The NY Dow has been rising due to the continued long-term growth of the US economy, although it has fallen sharply after these crises.
The market is also said to be a mirror of the “investor’s psychology”.
When the market plunges, it drops too much, but then it appears to rise.
In fact, at the time of the Lehman shock, NY Dow 30 fell by more than 50% from the high price, but it recovered after the economic stimulus measures of each country.
Looking at the history of NY Dow 30 for more than 120 years, we can see that it has “long-term growth” despite the hardships.
It also reflects the benefits of long-term investment.
Even if there was a global depression, a war, or an unprecedented financial shock, the only correct answer to investment at that time was to continue.
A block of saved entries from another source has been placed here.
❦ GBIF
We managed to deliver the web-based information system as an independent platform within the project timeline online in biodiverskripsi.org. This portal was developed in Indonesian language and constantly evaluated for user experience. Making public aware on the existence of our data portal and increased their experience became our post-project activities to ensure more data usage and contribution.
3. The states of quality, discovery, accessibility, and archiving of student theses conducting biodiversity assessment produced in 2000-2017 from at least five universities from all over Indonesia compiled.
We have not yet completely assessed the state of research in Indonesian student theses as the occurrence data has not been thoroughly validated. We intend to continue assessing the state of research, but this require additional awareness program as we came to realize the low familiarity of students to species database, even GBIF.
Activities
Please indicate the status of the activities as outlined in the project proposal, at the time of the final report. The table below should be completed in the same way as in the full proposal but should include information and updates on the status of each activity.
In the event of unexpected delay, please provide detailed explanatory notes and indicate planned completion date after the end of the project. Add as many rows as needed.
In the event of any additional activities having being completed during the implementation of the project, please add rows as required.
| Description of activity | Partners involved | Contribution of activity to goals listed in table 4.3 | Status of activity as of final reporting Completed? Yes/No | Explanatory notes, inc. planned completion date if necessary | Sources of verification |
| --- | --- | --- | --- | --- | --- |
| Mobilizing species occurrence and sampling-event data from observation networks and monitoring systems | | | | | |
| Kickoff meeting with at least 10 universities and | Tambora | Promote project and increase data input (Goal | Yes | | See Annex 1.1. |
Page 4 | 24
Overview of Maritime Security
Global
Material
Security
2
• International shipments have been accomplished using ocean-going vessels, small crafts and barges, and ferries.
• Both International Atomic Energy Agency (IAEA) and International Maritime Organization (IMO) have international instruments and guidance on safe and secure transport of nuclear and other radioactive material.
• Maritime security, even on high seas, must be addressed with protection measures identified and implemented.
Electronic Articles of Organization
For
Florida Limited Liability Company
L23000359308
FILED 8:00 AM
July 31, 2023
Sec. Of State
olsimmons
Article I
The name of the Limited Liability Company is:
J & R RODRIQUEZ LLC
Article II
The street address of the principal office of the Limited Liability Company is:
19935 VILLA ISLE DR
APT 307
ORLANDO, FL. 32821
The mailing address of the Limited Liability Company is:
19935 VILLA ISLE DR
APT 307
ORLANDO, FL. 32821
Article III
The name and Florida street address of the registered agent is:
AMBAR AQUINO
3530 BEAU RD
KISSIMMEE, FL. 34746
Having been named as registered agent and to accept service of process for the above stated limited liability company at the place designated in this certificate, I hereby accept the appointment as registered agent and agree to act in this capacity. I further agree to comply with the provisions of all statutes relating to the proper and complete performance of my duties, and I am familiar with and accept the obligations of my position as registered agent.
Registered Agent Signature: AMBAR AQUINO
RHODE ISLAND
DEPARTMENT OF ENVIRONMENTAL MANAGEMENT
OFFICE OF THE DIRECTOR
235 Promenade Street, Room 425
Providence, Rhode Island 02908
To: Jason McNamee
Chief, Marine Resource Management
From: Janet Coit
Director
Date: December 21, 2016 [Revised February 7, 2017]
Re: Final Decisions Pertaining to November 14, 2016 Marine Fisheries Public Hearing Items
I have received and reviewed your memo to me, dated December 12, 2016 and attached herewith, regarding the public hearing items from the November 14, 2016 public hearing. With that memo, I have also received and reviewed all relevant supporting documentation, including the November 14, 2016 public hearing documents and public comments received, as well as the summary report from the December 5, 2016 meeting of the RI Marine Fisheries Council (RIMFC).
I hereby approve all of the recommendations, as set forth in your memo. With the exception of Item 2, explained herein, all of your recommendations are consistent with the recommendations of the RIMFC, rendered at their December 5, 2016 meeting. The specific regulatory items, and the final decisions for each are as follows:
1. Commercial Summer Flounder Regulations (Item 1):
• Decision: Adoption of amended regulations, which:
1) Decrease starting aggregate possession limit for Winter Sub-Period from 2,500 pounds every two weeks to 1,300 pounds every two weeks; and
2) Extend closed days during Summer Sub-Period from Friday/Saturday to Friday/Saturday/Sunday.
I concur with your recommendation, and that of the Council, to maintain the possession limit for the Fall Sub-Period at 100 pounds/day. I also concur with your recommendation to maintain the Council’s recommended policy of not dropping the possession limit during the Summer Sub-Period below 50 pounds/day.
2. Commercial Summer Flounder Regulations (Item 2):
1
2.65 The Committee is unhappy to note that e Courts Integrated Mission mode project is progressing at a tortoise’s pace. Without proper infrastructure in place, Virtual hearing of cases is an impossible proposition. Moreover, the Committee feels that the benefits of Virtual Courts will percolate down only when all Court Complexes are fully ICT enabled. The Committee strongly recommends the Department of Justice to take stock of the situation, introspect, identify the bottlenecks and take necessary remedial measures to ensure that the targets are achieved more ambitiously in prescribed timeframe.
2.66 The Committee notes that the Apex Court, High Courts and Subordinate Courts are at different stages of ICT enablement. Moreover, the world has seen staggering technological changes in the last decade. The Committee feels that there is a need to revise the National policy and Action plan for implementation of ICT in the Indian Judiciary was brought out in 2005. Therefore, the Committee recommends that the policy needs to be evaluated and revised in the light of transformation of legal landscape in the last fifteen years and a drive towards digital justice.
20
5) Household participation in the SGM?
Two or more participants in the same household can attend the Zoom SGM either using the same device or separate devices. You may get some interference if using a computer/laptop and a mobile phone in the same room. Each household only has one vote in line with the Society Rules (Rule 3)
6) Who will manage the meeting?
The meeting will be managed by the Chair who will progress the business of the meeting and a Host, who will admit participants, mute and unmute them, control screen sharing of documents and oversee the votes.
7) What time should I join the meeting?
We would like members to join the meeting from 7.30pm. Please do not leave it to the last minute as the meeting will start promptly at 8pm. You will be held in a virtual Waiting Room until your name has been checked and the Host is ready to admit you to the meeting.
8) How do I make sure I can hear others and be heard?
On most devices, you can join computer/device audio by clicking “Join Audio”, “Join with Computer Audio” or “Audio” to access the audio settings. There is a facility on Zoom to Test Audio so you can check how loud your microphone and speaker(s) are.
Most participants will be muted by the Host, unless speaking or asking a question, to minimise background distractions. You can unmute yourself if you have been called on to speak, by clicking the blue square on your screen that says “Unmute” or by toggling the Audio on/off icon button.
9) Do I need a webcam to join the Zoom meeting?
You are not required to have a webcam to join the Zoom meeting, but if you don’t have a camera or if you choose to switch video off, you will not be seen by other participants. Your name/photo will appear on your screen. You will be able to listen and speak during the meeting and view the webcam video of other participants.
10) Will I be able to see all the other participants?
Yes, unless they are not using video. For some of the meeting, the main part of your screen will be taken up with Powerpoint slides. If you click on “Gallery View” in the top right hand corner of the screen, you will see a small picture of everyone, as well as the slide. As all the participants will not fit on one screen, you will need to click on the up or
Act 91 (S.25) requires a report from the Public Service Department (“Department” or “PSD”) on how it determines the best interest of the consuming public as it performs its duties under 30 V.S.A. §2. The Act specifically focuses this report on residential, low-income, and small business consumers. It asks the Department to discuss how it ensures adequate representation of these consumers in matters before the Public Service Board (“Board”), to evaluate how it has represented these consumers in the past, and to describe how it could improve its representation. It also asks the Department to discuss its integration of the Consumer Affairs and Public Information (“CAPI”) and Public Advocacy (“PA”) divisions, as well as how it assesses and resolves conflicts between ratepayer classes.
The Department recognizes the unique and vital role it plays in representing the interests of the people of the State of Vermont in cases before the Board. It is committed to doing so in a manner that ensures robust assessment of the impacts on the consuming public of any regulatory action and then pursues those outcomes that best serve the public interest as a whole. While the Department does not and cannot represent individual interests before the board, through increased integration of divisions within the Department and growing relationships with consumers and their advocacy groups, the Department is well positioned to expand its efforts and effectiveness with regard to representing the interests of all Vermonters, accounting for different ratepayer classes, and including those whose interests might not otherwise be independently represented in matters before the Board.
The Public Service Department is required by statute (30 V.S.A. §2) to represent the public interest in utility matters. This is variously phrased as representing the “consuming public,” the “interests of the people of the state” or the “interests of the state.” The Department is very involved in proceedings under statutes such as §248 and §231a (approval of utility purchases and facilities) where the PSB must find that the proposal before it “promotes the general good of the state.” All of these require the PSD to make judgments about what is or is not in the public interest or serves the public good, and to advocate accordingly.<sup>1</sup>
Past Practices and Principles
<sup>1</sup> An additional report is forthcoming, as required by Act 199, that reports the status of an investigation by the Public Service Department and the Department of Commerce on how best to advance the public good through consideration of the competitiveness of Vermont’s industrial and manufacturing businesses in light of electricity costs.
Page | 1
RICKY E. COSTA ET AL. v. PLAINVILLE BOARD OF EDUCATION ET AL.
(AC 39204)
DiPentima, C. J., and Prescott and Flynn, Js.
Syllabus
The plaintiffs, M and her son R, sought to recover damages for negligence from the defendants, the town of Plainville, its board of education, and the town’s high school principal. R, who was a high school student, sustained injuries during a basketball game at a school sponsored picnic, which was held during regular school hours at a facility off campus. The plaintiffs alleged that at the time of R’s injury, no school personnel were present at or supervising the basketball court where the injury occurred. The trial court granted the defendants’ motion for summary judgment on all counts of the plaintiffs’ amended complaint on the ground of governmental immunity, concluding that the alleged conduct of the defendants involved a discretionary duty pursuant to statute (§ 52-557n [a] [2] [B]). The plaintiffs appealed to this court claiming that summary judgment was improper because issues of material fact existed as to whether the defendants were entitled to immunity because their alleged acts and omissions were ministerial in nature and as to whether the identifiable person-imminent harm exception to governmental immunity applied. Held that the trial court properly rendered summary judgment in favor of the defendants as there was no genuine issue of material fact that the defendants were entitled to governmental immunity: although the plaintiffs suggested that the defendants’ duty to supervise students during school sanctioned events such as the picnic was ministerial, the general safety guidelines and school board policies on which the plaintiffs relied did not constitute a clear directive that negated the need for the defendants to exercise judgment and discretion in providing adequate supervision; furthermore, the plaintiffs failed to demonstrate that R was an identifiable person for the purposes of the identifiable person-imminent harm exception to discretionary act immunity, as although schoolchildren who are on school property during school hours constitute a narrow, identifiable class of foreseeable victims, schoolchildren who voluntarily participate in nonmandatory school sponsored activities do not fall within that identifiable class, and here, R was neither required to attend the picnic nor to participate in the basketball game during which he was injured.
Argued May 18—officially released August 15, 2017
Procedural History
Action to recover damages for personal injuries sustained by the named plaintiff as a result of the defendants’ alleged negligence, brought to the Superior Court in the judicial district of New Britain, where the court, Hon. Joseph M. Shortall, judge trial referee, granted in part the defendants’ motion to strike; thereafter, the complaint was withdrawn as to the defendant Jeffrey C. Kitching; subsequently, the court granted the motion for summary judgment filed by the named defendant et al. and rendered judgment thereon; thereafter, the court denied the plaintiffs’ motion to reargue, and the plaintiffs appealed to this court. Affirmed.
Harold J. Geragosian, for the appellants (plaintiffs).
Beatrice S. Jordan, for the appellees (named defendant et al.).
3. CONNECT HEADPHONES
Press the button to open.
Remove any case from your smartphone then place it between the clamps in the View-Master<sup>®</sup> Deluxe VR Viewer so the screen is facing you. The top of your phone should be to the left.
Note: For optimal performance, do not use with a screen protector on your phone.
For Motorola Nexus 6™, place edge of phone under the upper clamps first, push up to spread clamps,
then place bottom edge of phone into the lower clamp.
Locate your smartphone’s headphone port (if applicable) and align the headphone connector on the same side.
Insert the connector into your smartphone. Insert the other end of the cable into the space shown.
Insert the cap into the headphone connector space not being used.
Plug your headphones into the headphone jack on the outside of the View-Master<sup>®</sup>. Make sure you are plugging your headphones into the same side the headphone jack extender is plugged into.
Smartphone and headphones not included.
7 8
Because in each crisis NY Dow 30 got over it and climbed.
Of course, it is necessary to succeed in stock selection in order to continue investment and obtain a return.
That element is in NY Dow 30, that is a careful selection of brands.
We have spun out returns for over 120 years by carefully selecting representative American companies for each era.
The trajectory of NY Dow, which the carefully selected brands weave for over 120 years, is a sign of long-term investment.
Even if there is a crash, it is wasteful to stop investing here, and it seems to be meaningful to continue.
What is the NASDAQ Composite Index?
Nasdaq Composite Index is a leading indicator of emerging markets around the world.
NASDAQ is a stock market for US startups.
The Nasdaq Composite Index is a market capitalization weighted index consisting of all stocks adopted by the Nasdaq National Market Index and the Small Cap Index.
It is calculated with the stock price on February 5, 1971, which is the base date, as 100.
Many high-tech companies such as Apple, Microsoft, Cisco Systems, Google, and internet-related companies are listed on NASDAQ.
And since it boasts the world’s largest market for emerging markets, the trend of the Nasdaq Composite Index is seen not only by high-tech companies in the world and online-related companies, but also as a leading indicator of emerging markets.
It is one of the most important indexes.